§ Data extracts
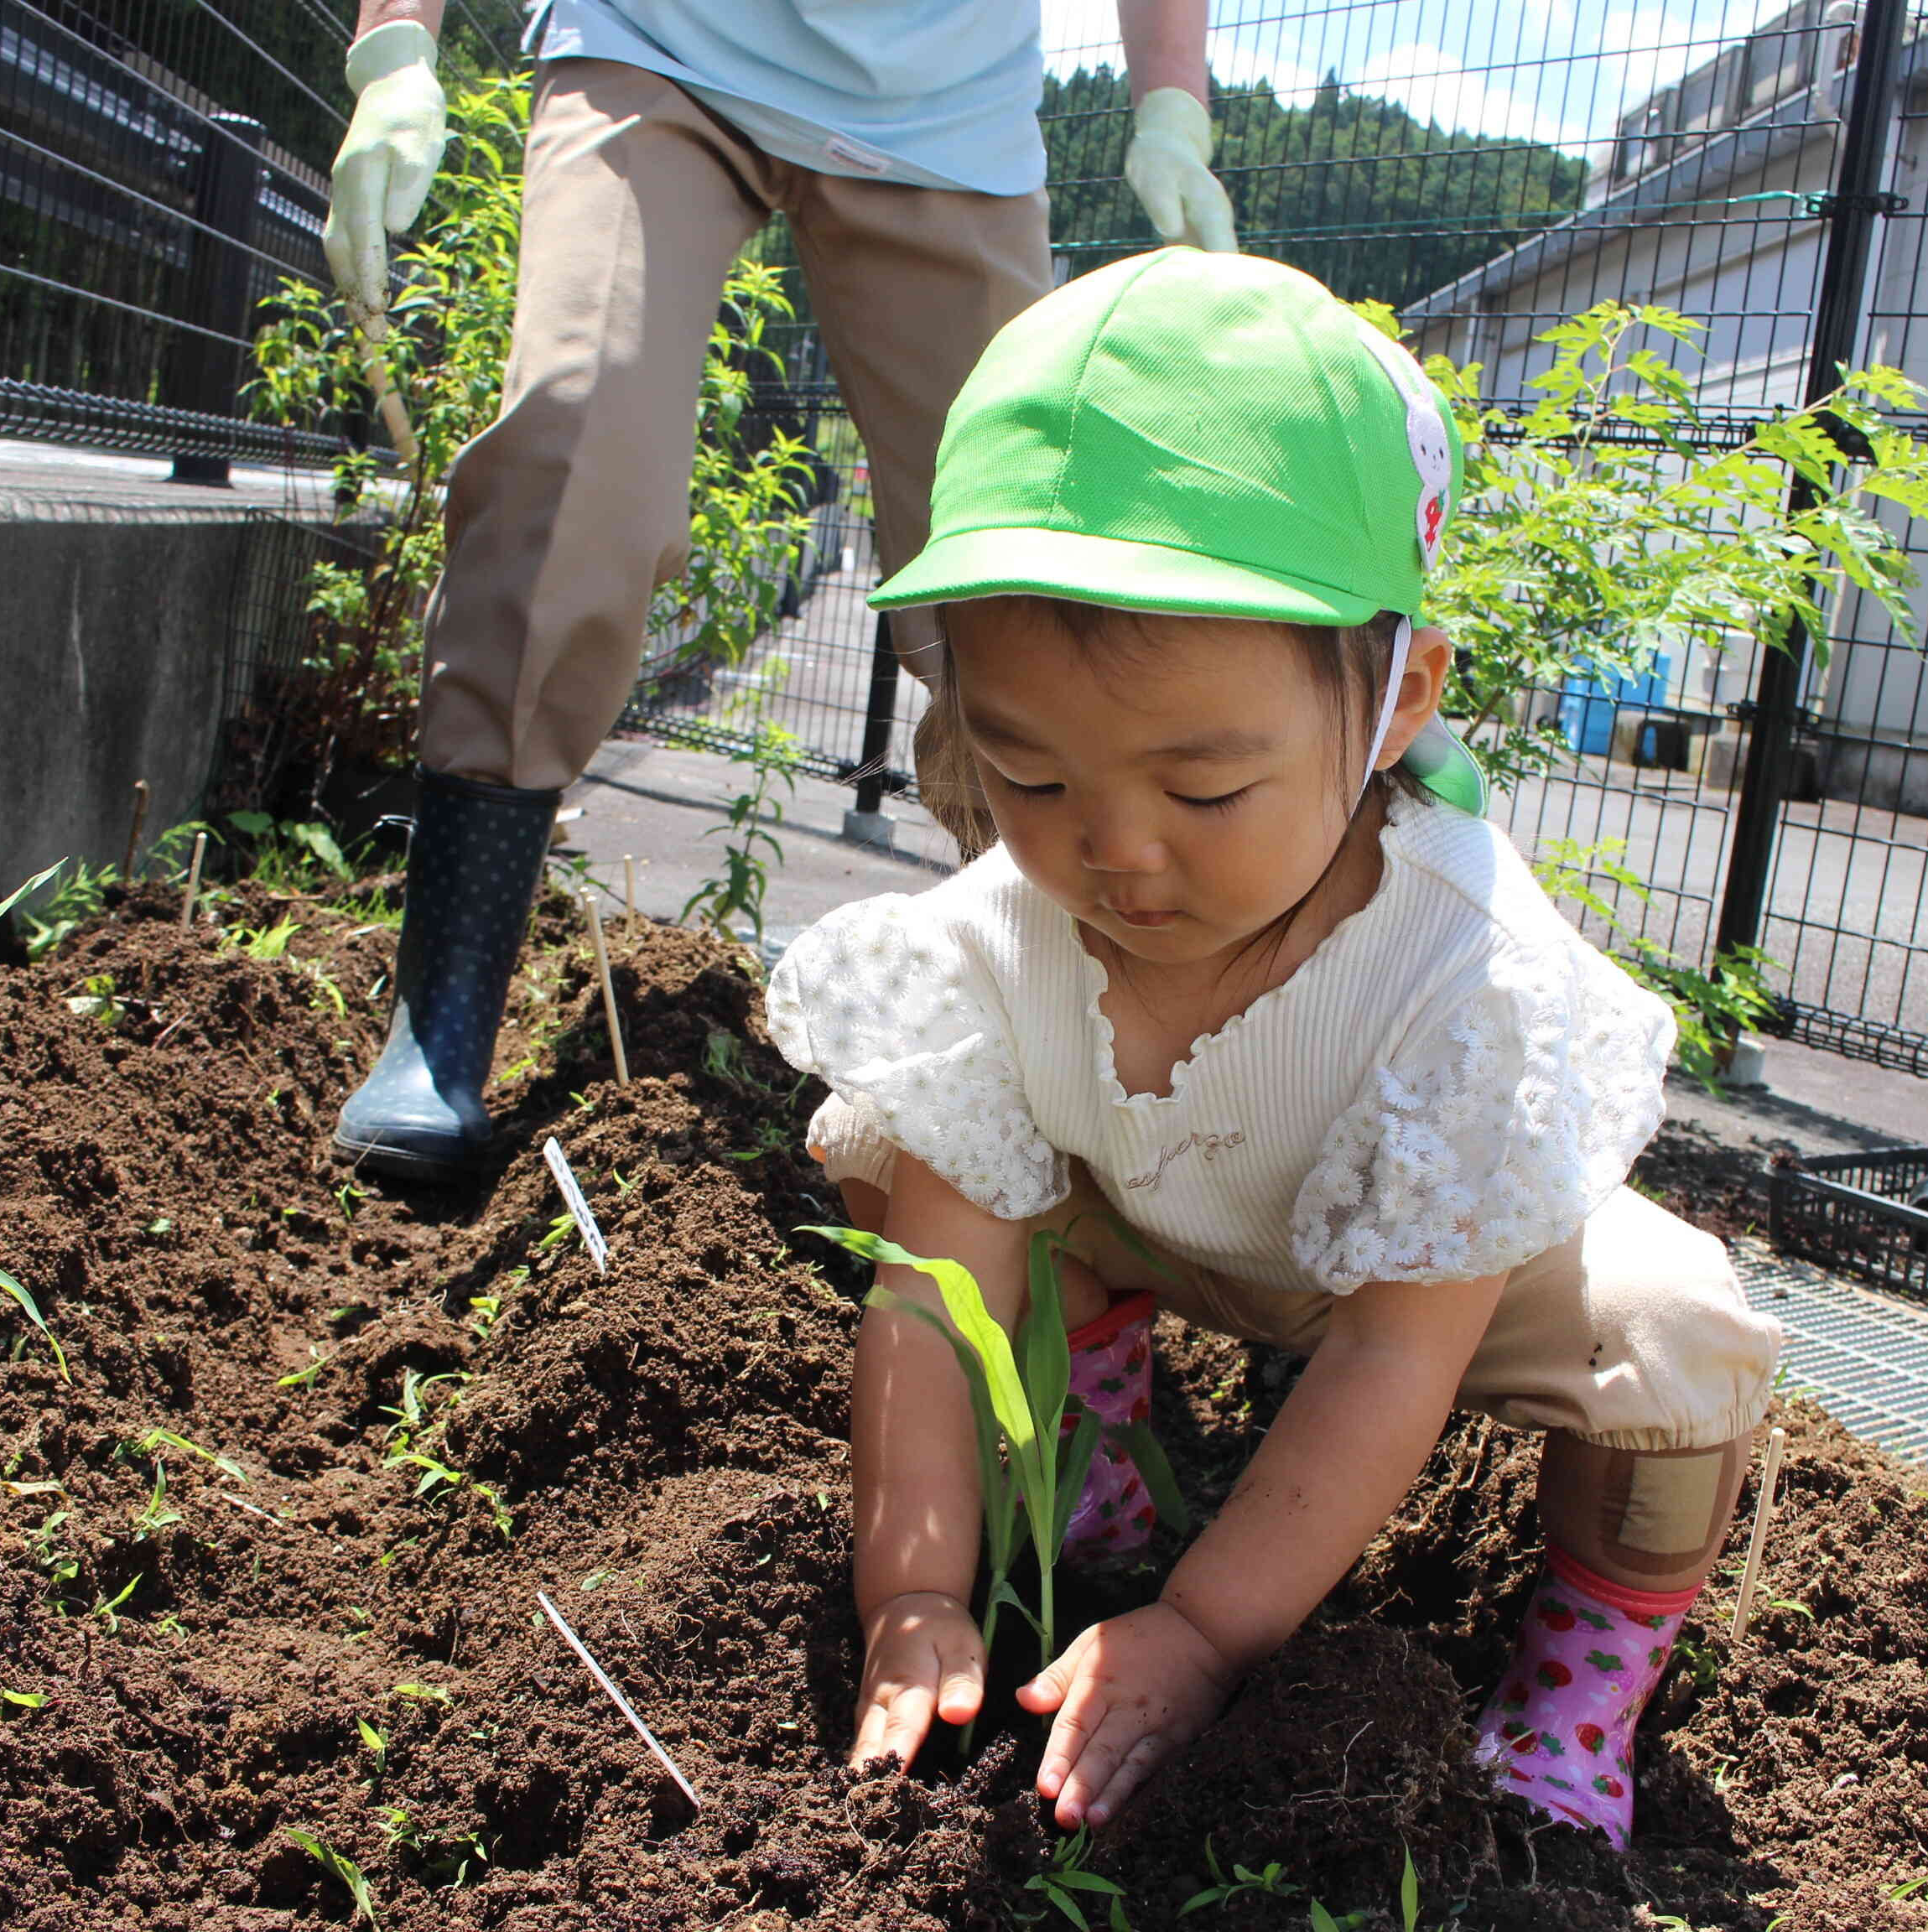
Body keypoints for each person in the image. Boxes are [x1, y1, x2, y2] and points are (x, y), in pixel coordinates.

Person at [762, 250, 1783, 1844]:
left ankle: (1577, 1701)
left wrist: (1205, 1630)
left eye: (1207, 792)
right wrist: (910, 1591)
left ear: (1395, 702)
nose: (1119, 855)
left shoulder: (1466, 977)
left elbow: (1393, 1356)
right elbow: (935, 1297)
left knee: (1670, 1336)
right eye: (1029, 777)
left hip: (1423, 1271)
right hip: (1147, 1217)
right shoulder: (993, 941)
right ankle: (1096, 1449)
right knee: (906, 1165)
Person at [317, 0, 1239, 1181]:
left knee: (1015, 566)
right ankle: (440, 1030)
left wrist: (1170, 101)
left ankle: (1058, 1052)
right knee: (575, 464)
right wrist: (398, 43)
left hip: (942, 108)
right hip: (657, 45)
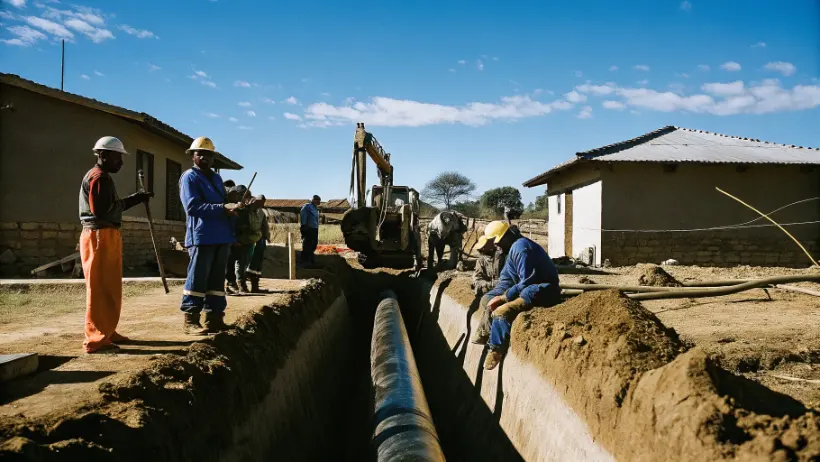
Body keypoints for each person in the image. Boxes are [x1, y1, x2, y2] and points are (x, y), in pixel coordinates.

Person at [78, 136, 153, 353]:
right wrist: (134, 199)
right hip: (99, 236)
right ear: (103, 155)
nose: (121, 162)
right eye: (117, 157)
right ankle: (95, 339)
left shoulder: (104, 177)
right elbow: (101, 210)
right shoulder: (98, 177)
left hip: (106, 234)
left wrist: (137, 198)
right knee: (99, 288)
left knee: (110, 287)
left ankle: (107, 330)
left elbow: (110, 206)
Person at [179, 136, 243, 335]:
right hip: (202, 235)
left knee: (216, 280)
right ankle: (191, 319)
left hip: (222, 235)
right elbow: (192, 206)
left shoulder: (216, 179)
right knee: (198, 278)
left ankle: (214, 318)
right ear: (193, 156)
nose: (205, 158)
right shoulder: (189, 177)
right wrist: (222, 208)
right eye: (201, 154)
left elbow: (223, 204)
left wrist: (233, 207)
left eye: (209, 155)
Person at [481, 220, 561, 370]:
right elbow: (508, 278)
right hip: (530, 287)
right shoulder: (513, 249)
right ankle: (488, 335)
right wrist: (498, 294)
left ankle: (496, 349)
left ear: (505, 237)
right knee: (491, 301)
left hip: (543, 289)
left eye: (496, 241)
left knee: (502, 311)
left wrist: (504, 298)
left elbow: (527, 281)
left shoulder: (521, 248)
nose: (495, 245)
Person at [470, 235, 508, 344]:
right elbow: (477, 279)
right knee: (488, 301)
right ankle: (484, 333)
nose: (480, 250)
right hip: (489, 288)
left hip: (503, 287)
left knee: (492, 304)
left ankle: (483, 333)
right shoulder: (481, 261)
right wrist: (488, 284)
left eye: (483, 248)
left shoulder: (502, 257)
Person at [226, 186, 264, 294]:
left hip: (243, 239)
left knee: (242, 261)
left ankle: (240, 283)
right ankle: (231, 283)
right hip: (233, 239)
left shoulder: (246, 209)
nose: (246, 198)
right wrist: (234, 239)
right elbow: (231, 224)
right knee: (230, 262)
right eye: (245, 196)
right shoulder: (231, 207)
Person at [246, 194, 270, 293]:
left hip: (260, 239)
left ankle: (255, 287)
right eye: (261, 202)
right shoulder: (248, 210)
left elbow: (265, 225)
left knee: (257, 265)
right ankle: (242, 285)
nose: (263, 204)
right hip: (250, 240)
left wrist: (267, 236)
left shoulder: (261, 212)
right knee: (249, 263)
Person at [299, 195, 321, 267]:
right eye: (318, 200)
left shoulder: (315, 209)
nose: (319, 202)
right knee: (307, 245)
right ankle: (305, 261)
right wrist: (304, 225)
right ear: (314, 200)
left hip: (314, 229)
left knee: (314, 244)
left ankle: (311, 260)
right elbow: (303, 214)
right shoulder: (307, 207)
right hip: (308, 228)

§ Your instructions
Transcribe the records above exactly and drop every picture.

§ Solution for this exercise
Body keypoints for each person in the image. Boxes are [x1, y1, x2, y2] and points are (x, y), in pixel coordinates.

Person at [762, 250, 1783, 1844]:
left ankle: (1577, 1701)
left wrist: (1205, 1630)
left eye: (1207, 792)
right wrist: (910, 1591)
left ear: (1395, 702)
nose: (1119, 855)
left shoulder: (1466, 977)
left elbow: (1393, 1356)
right elbow: (935, 1297)
left knee: (1670, 1336)
right eye: (1029, 777)
left hip: (1423, 1271)
right hip: (1147, 1217)
right shoulder: (993, 941)
right ankle: (1096, 1449)
right knee: (906, 1165)
Person at [317, 0, 1239, 1181]:
left knee: (1015, 566)
right ankle: (440, 1030)
left wrist: (1170, 101)
left ankle: (1058, 1052)
right knee: (575, 464)
right wrist: (398, 43)
left hip: (942, 108)
right hip: (657, 45)
Body keypoints for each person in the image. Boxes are [x1, y1, x2, y2] and points are (x, y), in pixel coordinates.

Person at [78, 136, 153, 353]:
right wrist: (134, 199)
right hip: (99, 236)
right ear: (103, 155)
nose: (121, 162)
right eye: (117, 157)
right ankle: (95, 339)
left shoulder: (104, 177)
right elbow: (101, 210)
right shoulder: (98, 177)
left hip: (106, 234)
left wrist: (137, 198)
right knee: (99, 288)
left knee: (110, 287)
left ankle: (107, 330)
left elbow: (110, 206)
Person at [179, 136, 243, 335]:
right hip: (202, 235)
left knee: (216, 280)
right ankle: (191, 319)
left hip: (222, 235)
right elbow: (192, 206)
left shoulder: (216, 179)
right knee: (198, 278)
left ankle: (214, 318)
right ear: (193, 156)
nose: (205, 158)
right shoulder: (189, 177)
right wrist: (222, 208)
right eye: (201, 154)
left elbow: (223, 204)
left wrist: (233, 207)
left eye: (209, 155)
Person at [481, 220, 561, 370]:
right elbow: (508, 278)
right hip: (530, 287)
right shoulder: (513, 249)
right ankle: (488, 335)
right wrist: (498, 294)
left ankle: (496, 349)
left ear: (505, 237)
right knee: (491, 301)
left hip: (543, 289)
left eye: (496, 241)
left knee: (502, 311)
left wrist: (504, 298)
left elbow: (527, 281)
left shoulder: (521, 248)
nose: (495, 245)
Person at [470, 235, 508, 344]:
right elbow: (477, 279)
right knee: (488, 301)
right ankle: (484, 333)
nose: (480, 250)
right hip: (489, 288)
left hip: (503, 287)
left knee: (492, 304)
left ankle: (483, 333)
right shoulder: (481, 261)
right wrist: (488, 284)
left eye: (483, 248)
left shoulder: (502, 257)
Person at [226, 186, 264, 294]:
left hip: (243, 239)
left knee: (242, 261)
left ankle: (240, 283)
right ankle: (231, 283)
right hip: (233, 239)
left shoulder: (246, 209)
nose: (246, 198)
right wrist: (234, 239)
right elbow: (231, 224)
right knee: (230, 262)
right eye: (245, 196)
right shoulder: (231, 207)
Person at [246, 194, 270, 293]:
left hip: (260, 239)
left ankle: (255, 287)
right eye: (261, 202)
right shoulder: (248, 210)
left elbow: (265, 225)
left knee: (257, 265)
right ankle: (242, 285)
nose: (263, 204)
right hip: (250, 240)
left wrist: (267, 236)
left shoulder: (261, 212)
right knee: (249, 263)
Person at [299, 195, 321, 267]:
right eye: (318, 200)
left shoulder: (315, 209)
nose: (319, 202)
right knee: (307, 245)
right ankle: (305, 261)
right wrist: (304, 225)
right ear: (314, 200)
left hip: (314, 229)
left knee: (314, 244)
left ankle: (311, 260)
right elbow: (303, 214)
right shoulder: (307, 207)
right hip: (308, 228)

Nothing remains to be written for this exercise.